WHAT YOU ARE ASKED TO DO:
Using the entries below, give the count of lines that hold "want". Say nothing besides the number.

EXERCISE INPUT:
--------------------------------

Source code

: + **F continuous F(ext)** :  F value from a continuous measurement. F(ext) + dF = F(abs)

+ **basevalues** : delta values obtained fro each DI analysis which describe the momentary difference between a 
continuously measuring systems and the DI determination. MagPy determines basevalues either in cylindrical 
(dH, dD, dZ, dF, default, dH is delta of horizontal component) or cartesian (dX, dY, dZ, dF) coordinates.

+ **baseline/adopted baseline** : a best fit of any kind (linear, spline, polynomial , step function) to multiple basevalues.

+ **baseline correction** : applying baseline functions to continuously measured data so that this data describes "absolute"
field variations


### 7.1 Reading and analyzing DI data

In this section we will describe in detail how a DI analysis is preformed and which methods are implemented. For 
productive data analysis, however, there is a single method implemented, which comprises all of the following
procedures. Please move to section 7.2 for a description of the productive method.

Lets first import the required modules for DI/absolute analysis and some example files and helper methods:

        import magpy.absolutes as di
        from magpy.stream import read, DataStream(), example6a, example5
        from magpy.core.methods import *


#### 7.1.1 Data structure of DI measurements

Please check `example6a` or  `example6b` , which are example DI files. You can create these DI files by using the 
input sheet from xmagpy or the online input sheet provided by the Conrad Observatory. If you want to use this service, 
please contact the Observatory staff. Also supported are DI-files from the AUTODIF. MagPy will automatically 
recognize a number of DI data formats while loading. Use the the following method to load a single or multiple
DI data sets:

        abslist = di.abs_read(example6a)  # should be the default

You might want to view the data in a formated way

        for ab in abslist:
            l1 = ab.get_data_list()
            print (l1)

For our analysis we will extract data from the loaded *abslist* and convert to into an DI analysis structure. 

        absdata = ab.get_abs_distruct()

--------------------------------

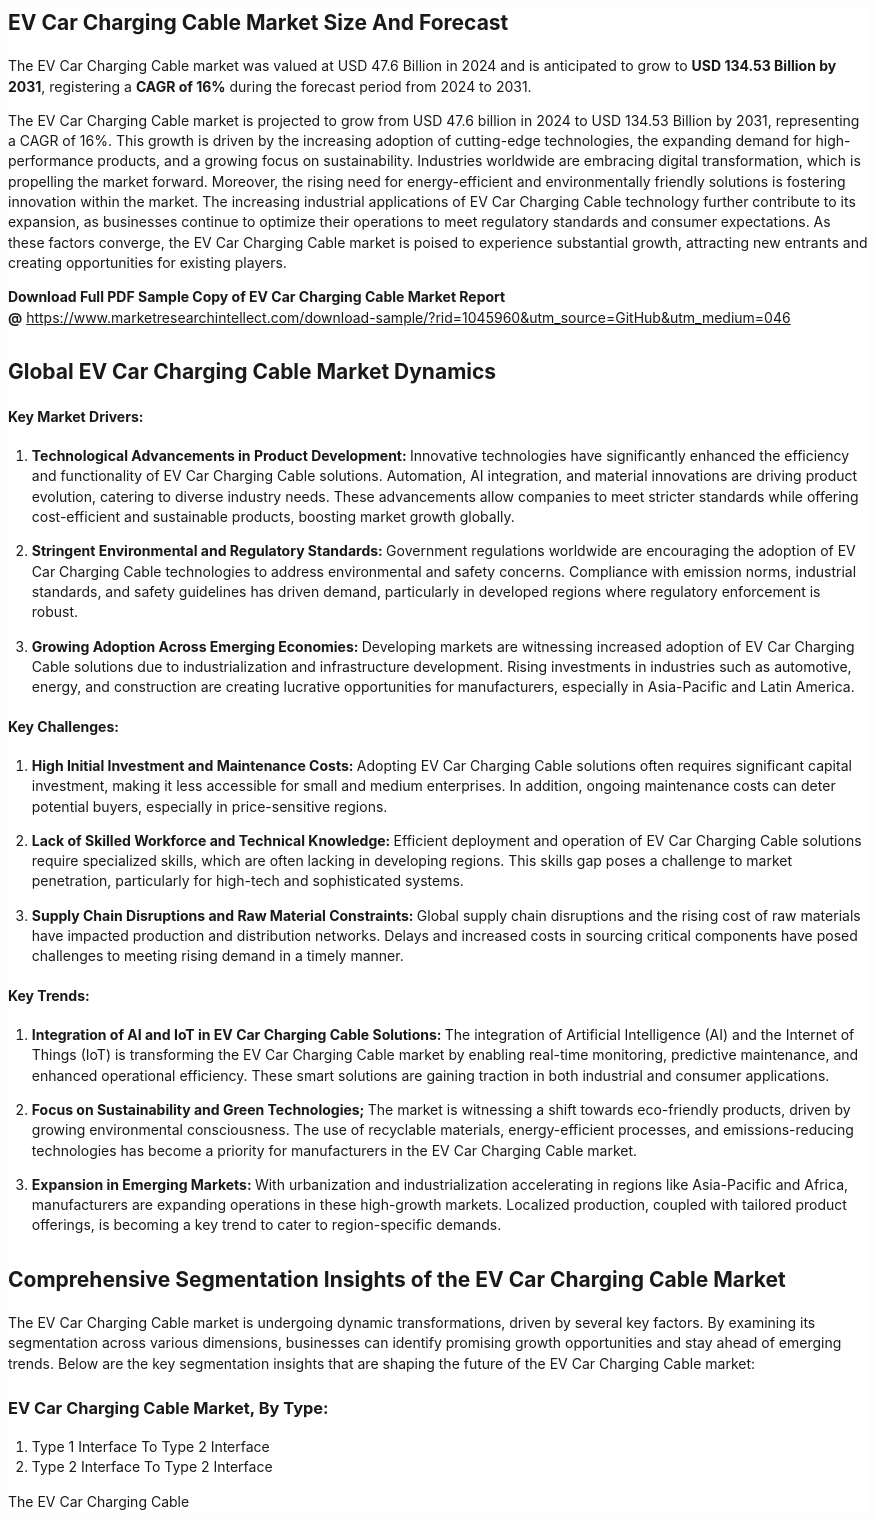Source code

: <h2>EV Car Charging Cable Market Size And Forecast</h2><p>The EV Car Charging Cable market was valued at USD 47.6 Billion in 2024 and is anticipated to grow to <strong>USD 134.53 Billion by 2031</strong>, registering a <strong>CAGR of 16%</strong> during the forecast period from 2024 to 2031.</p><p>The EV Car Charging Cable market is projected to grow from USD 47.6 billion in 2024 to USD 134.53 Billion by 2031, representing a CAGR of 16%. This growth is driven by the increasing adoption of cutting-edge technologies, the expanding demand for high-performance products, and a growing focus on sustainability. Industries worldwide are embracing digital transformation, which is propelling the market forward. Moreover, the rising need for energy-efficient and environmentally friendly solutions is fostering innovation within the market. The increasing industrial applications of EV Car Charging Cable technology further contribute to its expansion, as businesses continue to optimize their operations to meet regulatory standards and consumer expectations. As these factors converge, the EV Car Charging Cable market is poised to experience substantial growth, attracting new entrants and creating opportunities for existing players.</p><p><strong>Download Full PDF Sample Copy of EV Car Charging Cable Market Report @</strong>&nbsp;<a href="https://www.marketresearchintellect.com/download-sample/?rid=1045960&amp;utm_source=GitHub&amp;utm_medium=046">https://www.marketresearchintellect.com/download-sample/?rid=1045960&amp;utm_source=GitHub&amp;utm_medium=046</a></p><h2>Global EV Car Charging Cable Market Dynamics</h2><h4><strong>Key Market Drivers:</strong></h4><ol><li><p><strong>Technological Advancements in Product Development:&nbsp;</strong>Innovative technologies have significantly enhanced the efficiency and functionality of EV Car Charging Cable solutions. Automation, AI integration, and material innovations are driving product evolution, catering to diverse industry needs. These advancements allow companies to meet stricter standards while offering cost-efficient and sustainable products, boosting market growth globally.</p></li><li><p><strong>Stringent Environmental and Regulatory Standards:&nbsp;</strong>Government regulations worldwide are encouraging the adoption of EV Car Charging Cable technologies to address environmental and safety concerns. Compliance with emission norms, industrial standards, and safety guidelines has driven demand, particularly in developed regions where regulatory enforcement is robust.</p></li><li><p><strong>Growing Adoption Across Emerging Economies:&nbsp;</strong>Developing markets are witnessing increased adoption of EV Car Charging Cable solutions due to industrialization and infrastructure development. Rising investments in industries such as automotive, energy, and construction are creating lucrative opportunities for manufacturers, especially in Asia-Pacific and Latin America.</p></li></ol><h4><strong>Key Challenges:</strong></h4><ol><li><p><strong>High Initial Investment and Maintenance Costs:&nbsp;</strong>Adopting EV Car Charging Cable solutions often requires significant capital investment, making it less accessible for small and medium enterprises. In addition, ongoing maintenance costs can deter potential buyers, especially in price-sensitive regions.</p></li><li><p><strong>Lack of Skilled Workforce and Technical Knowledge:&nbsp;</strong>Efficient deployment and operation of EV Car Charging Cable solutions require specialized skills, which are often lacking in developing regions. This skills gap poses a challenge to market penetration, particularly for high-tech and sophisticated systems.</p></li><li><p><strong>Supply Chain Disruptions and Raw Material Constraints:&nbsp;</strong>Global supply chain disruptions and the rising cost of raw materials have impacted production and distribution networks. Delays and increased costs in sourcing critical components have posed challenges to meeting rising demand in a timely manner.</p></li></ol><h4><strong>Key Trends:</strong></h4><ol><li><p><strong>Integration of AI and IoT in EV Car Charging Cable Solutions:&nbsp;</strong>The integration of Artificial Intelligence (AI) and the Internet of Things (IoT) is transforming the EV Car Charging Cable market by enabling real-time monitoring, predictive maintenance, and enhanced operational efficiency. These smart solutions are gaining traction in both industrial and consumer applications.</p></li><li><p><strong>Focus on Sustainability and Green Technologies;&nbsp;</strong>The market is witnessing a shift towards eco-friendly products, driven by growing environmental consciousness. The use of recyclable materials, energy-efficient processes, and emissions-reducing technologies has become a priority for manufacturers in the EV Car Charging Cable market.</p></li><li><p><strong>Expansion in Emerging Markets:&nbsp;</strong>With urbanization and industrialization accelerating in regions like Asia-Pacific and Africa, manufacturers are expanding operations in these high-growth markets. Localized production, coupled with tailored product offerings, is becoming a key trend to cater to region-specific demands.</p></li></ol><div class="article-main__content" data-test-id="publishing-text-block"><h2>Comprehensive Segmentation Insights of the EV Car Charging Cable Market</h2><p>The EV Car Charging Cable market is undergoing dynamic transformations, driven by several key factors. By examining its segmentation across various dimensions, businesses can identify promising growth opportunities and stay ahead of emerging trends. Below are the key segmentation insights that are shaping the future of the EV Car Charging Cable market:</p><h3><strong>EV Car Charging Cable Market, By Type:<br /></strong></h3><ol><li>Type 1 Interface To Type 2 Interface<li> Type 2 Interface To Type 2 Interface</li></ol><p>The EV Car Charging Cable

--------------------------------

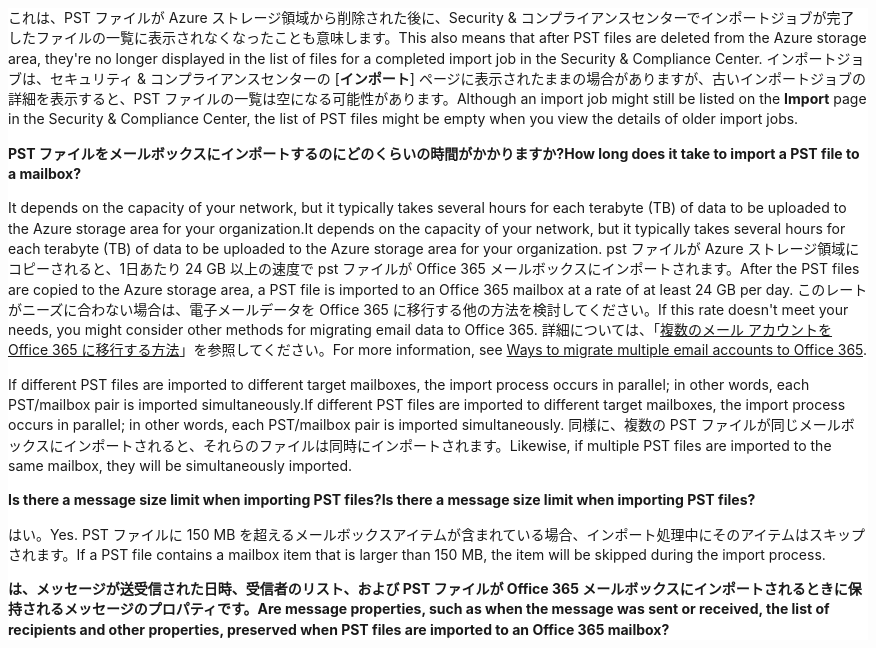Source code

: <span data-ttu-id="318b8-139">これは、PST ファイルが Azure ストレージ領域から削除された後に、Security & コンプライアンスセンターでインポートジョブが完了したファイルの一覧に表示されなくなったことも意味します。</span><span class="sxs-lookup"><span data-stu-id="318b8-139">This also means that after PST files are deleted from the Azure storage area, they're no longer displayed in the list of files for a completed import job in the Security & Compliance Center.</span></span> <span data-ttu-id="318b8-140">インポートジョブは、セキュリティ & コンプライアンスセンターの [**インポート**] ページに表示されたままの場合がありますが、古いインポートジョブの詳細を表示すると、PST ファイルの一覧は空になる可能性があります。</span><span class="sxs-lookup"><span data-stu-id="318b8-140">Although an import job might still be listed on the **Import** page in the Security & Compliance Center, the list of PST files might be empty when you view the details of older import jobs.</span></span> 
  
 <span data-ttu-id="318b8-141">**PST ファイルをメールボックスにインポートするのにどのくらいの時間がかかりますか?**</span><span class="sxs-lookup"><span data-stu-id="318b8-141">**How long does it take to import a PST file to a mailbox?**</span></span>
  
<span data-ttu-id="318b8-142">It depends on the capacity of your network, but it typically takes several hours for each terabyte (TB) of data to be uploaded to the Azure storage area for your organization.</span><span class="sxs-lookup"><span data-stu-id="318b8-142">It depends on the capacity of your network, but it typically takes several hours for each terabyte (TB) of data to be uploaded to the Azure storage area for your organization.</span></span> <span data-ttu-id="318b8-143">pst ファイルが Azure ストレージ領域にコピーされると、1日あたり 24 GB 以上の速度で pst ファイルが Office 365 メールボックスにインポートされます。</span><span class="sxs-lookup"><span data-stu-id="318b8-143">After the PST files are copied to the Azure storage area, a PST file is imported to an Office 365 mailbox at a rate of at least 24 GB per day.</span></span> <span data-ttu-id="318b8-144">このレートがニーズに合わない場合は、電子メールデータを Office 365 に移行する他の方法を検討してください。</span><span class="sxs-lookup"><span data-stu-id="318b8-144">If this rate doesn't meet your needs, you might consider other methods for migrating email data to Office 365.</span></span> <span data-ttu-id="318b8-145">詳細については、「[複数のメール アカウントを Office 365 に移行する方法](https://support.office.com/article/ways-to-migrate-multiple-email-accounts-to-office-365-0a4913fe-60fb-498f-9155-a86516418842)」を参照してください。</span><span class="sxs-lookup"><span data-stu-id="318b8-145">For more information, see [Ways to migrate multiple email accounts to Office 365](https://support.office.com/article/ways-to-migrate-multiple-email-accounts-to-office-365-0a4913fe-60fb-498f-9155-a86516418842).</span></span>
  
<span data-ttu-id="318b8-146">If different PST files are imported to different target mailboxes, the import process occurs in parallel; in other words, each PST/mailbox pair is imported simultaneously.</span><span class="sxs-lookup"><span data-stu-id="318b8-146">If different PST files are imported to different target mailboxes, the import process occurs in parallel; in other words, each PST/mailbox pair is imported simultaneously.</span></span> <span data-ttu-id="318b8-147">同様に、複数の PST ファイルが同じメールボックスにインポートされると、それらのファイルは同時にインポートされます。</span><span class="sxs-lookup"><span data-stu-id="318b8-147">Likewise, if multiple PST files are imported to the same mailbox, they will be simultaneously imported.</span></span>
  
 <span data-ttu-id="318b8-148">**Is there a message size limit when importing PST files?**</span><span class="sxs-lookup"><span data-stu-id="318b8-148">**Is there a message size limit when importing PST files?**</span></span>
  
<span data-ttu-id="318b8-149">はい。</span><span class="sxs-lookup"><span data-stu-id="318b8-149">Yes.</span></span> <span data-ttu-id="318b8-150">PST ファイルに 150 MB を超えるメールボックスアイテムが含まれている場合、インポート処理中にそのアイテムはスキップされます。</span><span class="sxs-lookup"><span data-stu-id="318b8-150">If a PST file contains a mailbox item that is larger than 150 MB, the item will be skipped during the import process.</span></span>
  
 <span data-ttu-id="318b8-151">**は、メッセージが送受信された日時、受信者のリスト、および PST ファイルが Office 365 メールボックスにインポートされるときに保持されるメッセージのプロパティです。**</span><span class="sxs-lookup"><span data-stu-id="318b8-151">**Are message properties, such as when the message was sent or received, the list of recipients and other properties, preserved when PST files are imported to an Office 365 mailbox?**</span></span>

--------------------------------

ANSWER SECTION:
2